Archive for May 10th, 2007

10
May

funny incident

at least i didn’t panic this time. but it doesn’t mean that the butterflies in my stomach didn’t flutter. boy, had stimulus him heard the rapid beats of the organ in my chest, he would have known something’s up with me. good thing he didn’t. if he did, good thing he pretended that he didn’t notice.

it was the most awkward situation to be in. for someone who blabbers a lot, i was robbed of speech. i don’t know if it was just me or he too noticed the awkwardness of the situation that he opted to talk to the driver of the car. it was funny… then silence…. long silence…. threw a question… a liner answer…. silence…. silence…. mentions something…. me blabbers… hilarious!!! me cracking up in silence!!! … haha, i know it’s all in my mind because nothing extraordinary really happened. it’s always is like this when i’m around the person. i don’t talk and he does the same. perhaps sometimes there’s an exchange of a line or two, then we part. ignore each other.

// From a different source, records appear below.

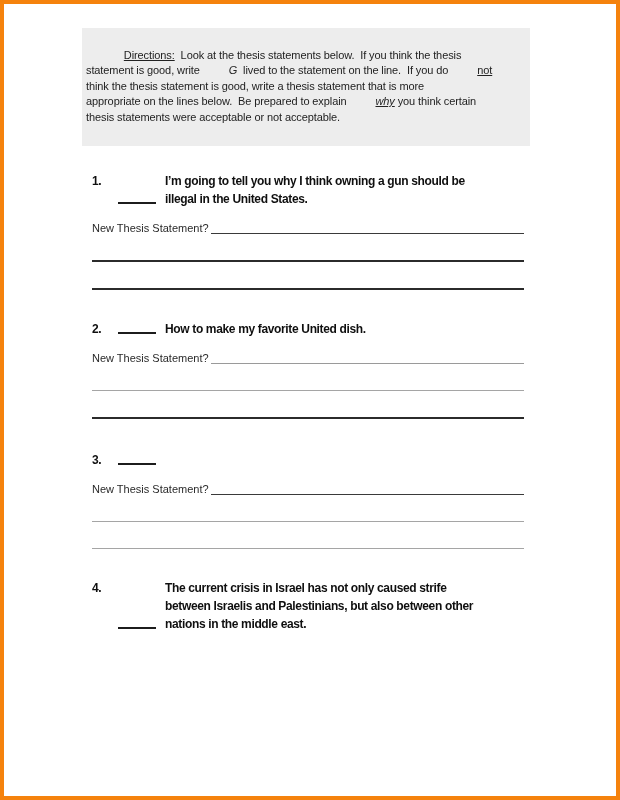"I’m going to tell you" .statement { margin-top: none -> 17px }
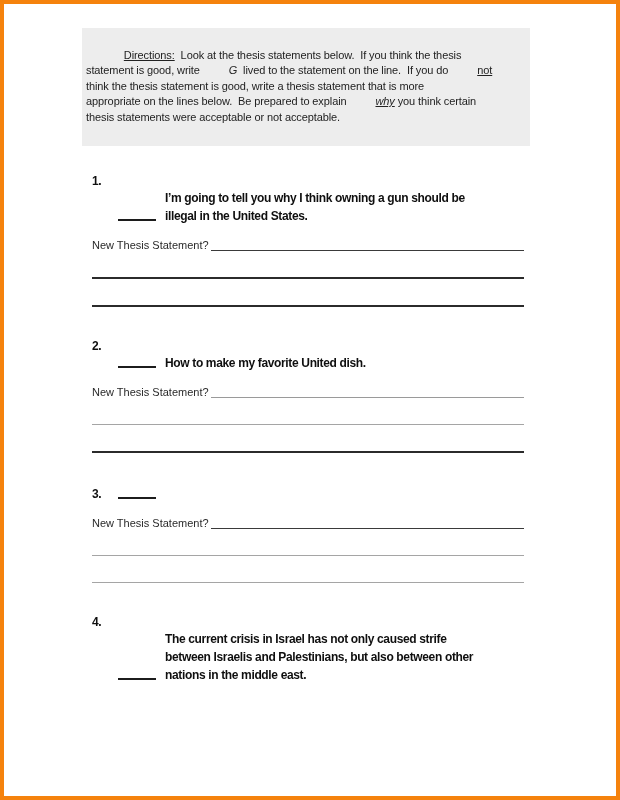"New Thesis Statement?" .prompt-row { align-items: flex-end -> none; font-size: 11px -> 15px }
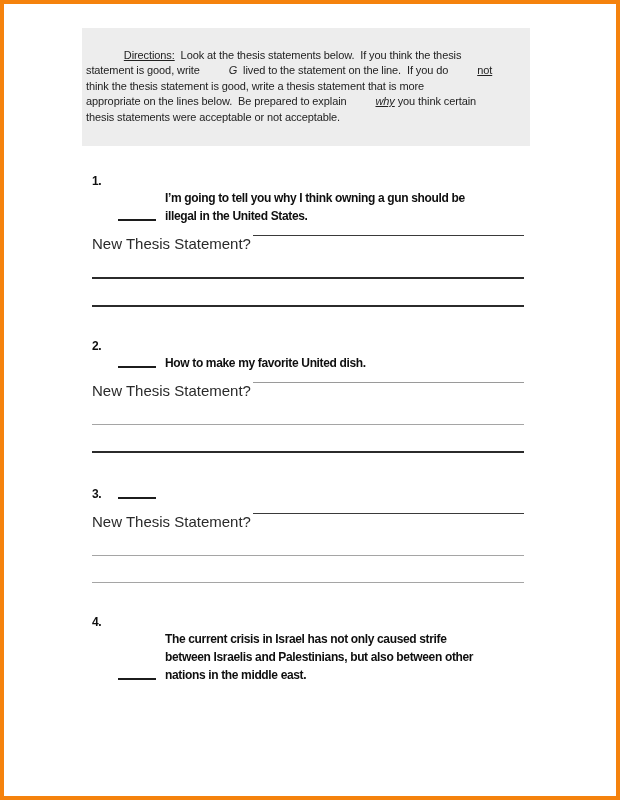"The current crisis in Israel" div.statement { html: <div>The current crisis in Israel has not only caused strife<br>between Israelis and Palestinians, but also between other<br>nations in the middle east.</div> -> none }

situation such as what happened is the very reason i keep my courage at bay. i know i can summon it anytime i want it. it’d be hard, sure… but i think i can call on it when the need arises. but there’s just NO reason why i should.

but then again, there’s really nothing to this except the meanings i attached to my perceptions. there lies the problem.

somehow, there should be a way to put a stop to this. all i want is to be comfortable around the person. i don’t want anything more because i know i cannot give more myself. i just want to treat the person the way i treat others. i want me talking normally, the way i corner people eating lunch alone for unwarranted interviews.